▶ [Provided data]:

* start *

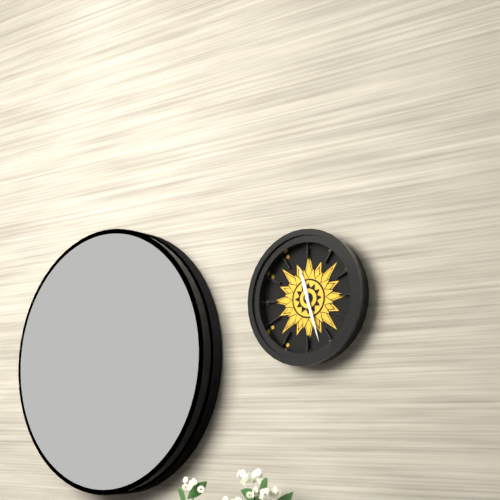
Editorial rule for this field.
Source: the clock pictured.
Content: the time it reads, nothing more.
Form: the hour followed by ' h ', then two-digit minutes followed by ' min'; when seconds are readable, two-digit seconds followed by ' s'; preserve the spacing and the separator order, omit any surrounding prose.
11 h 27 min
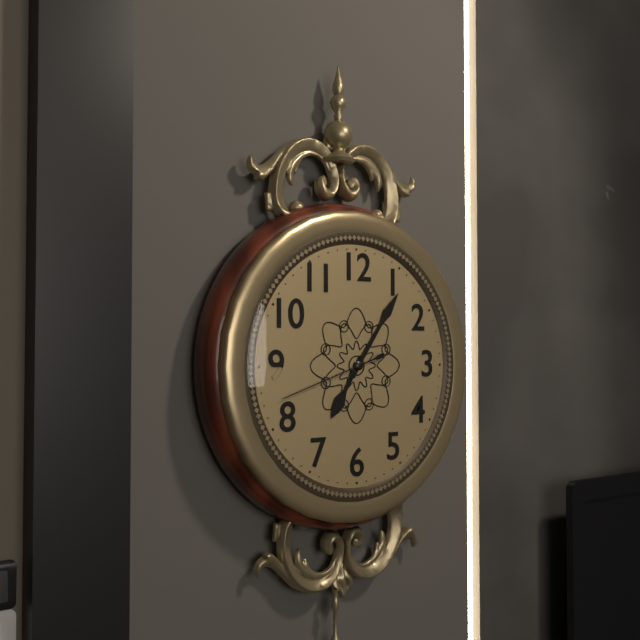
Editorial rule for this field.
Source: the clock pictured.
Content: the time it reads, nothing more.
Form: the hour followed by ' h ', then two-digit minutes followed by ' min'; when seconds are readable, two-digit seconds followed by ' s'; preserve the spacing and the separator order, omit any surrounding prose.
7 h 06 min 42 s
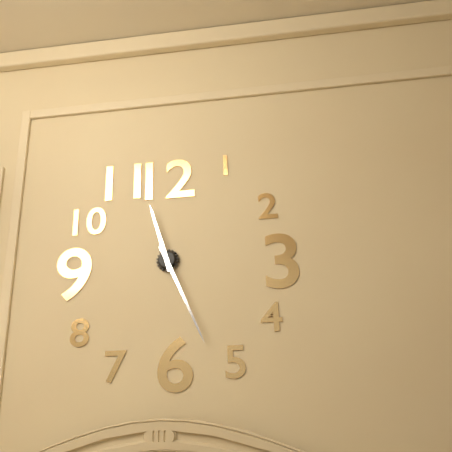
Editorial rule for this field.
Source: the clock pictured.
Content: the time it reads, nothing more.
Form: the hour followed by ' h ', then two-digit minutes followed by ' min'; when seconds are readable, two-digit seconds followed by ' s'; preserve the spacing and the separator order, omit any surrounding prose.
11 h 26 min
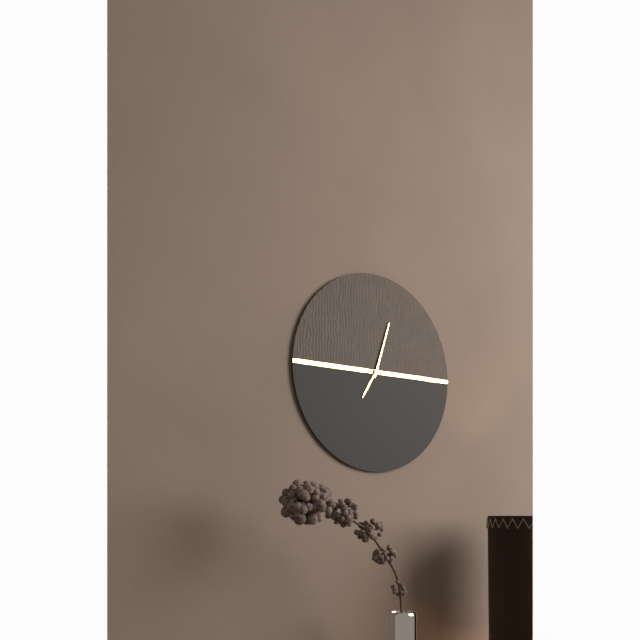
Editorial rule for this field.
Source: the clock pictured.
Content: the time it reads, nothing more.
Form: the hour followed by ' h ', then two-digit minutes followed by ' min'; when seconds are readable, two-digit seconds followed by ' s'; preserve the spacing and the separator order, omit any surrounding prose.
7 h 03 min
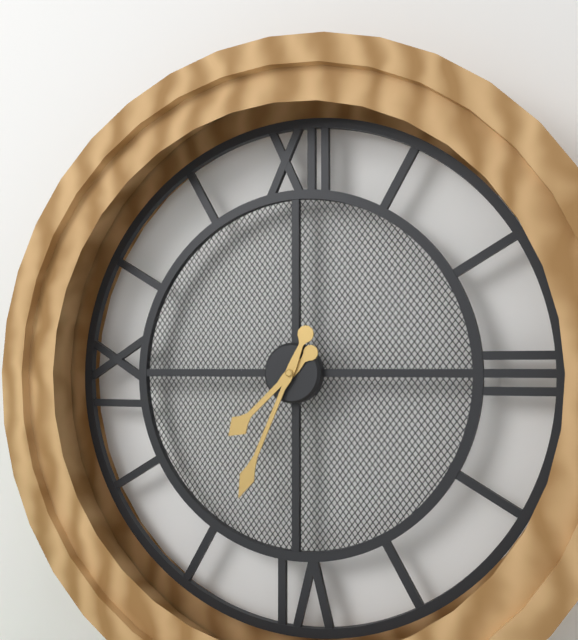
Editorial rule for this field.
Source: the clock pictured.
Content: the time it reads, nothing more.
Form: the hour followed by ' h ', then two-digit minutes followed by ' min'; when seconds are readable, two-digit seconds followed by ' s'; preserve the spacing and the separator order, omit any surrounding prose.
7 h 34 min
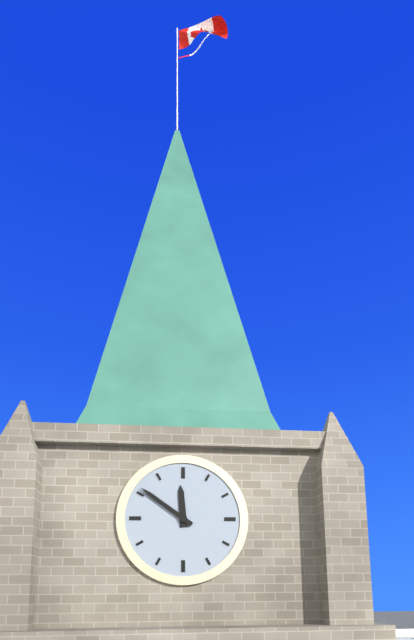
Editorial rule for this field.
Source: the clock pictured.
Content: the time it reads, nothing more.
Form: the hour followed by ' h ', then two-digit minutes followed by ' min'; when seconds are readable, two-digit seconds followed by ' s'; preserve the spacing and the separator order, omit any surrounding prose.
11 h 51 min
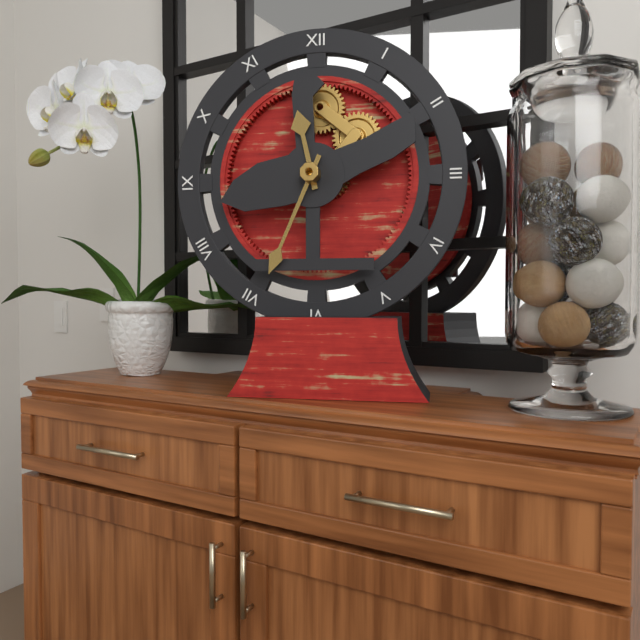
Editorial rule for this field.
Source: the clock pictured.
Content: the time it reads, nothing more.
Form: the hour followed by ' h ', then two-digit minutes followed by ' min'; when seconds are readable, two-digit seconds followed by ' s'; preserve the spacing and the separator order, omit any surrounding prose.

* end *

▶ [Directions for this task]:
Copy the material word for word from its beginning up to and including the line with "11 h 27 min". Leave the pictures out.

▶ [Reply to the exercise]:
Editorial rule for this field.
Source: the clock pictured.
Content: the time it reads, nothing more.
Form: the hour followed by ' h ', then two-digit minutes followed by ' min'; when seconds are readable, two-digit seconds followed by ' s'; preserve the spacing and the separator order, omit any surrounding prose.
11 h 27 min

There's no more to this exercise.